- The French government will seek a vote of confidence today – risk of downgrade this Friday
- US consumer data signals strong economic growth in the third quarter
- Disappointing Chinese data could trigger more targeted stimulus
Troubled French government seeks vote of confidence
France’s Prime Minister, Manuel Valls, will ask parliament to support the recently reshuffled French government in a vote of confidence today. France’s government is in stormy waters. Last week, Finance Minister Michel Sapin announced that, in conflict with agreements with the European Commission, the government’s budget deficit would not meet the 3% GDP-target in 2015, but only in 2017. Moreover, according to Mr Sapin’s new projections, the budget deficit will no longer fall to 3.8% this year (from 4.3% in 2013), but rise to 4.4%. This partly reflects that GDP growth will be merely 0.4%, instead of the earlier projected 1%. France is planning to ask permission from Europe for a delay in meeting the deficit target in exchange for economic reforms. It already received a two-year delay in 2013. President Hollande announced an ambitious national reform programme last year, but many of the measures still need to be detailed and approved by parliament. Indeed, Mr Valls probably hopes that winning the confidence vote today will smoothen the way for the speedy implementation of reforms, which in turn should raise the chances that France will get more time from Europe to reach the 3% deficit target. In case the government loses the vote, there will probably be new parliamentary elections. Rating Agency Moody’s is scheduled to review France’s credit rating on Friday. It currently has rated the country Aa1 with a negative outlook. There is a significant risk of a downgrade.
US consumers brighter
Recent US consumer data has been upbeat. Headline retail sales rose by 0.6% mom in August up from 0% the previous month. Auto sales, which are often seen as a leading indicators of the cycle posted a 1.5% gain. Core sales which are used by the Commerce Department to estimate consumer spending in the GDP report rose to 0.4% after an upwardly revised 0.3% in July. But there were also upside revisions to the data from previous months. As a result, we are seeing upside risks to our GDP forecast of 3.2% in the third quarter. Meanwhile, September’s University of Michigan sentiment indicator reached a 14-month high, at 84.6 up from 82.5 the previous month, with expectations for the future showing a strong rebound. All this provides more evidence that the economy will continue to grow at above trend rates this year.

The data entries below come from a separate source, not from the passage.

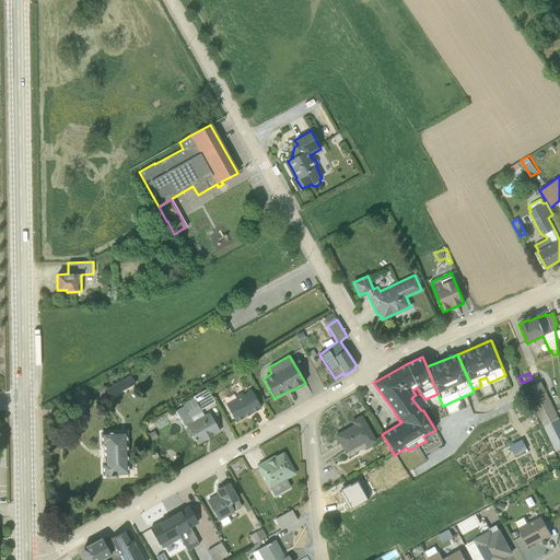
[(112,397),(139,387),(136,378),(108,388),(112,397)]
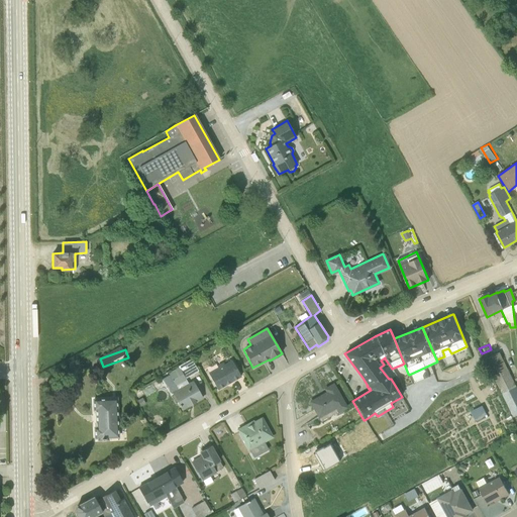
[(500,351),(485,359),(513,417),(516,416),(516,418),(516,387),(516,385),(500,352),(500,351)]
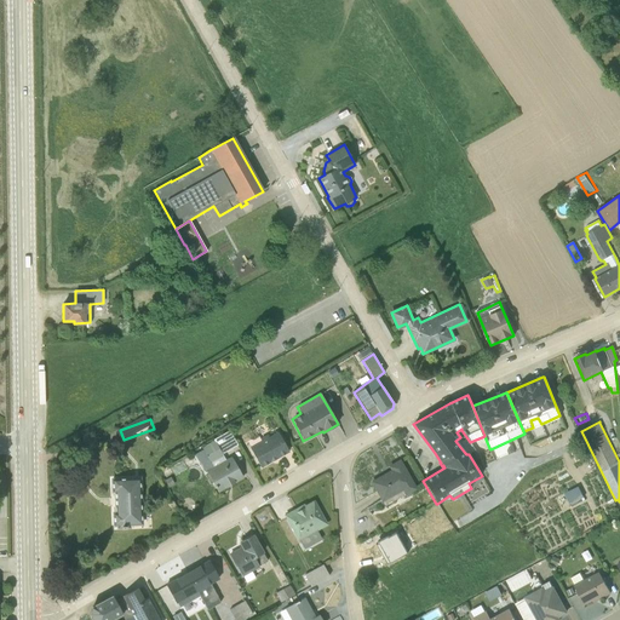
[(222,454),(237,446),(229,431),(213,440),(213,441),(201,448),(202,449),(194,455),(211,483),(212,482),(218,492),(242,477),(230,457),(225,460),(222,454)]
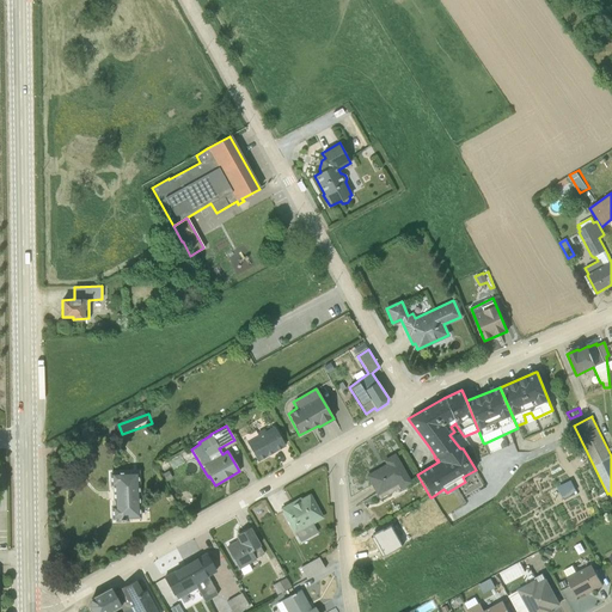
[(246,442),(256,463),(285,446),(274,427),(264,432),(263,429),(257,433),(258,435),(246,442)]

Chinese slowdown might trigger more targeted stimulus
Economic data published in recent days show that Chinese domestic demand is slowing, as the property market correction and the curtailment of shadow banking are leaving their mark. At the same time, stimulus effects are fading. High frequency activity data (industrial production, retail sales, fixed asset investment) all have dropped further, while annual import growth was negative in July and August. However, after dropping sharply last month to the lowest levels since the global financial crisis, lending data clearly recovered in August. This highlights that the July data were distorted by seasonal and ad hoc factors. That said, aggregate social financing clearly remained below the levels seen in the first half of this year. This drop reflects sharper regulation for off-balance sheet lending, impacting the issuance of bills and trust loans. Meanwhile, the pick-up in exports is a welcome tailwind for the economy. All in all, risks to the 2014 official growth target (and our forecast of 7.5%) are increasing. Still, should economic data continue to disappoint, we expect the authorities to add more targeted stimulus to prevent the deleveraging process from becoming disorderly. We believe they will remain cautious in putting in place very aggressive easing, as that could jeopardise the needed deleveraging from high debt levels. We view the recent changes to the Budget Law as an important step to increase fiscal transparency, although it remains to be seen what this will mean for the overall fiscal stance. All in all, we have left our 2014 and 2015 growth forecasts at 7.5% and 7%, respectively (please see our China Watch, Signs of cooling illustrate rebalancing for more details).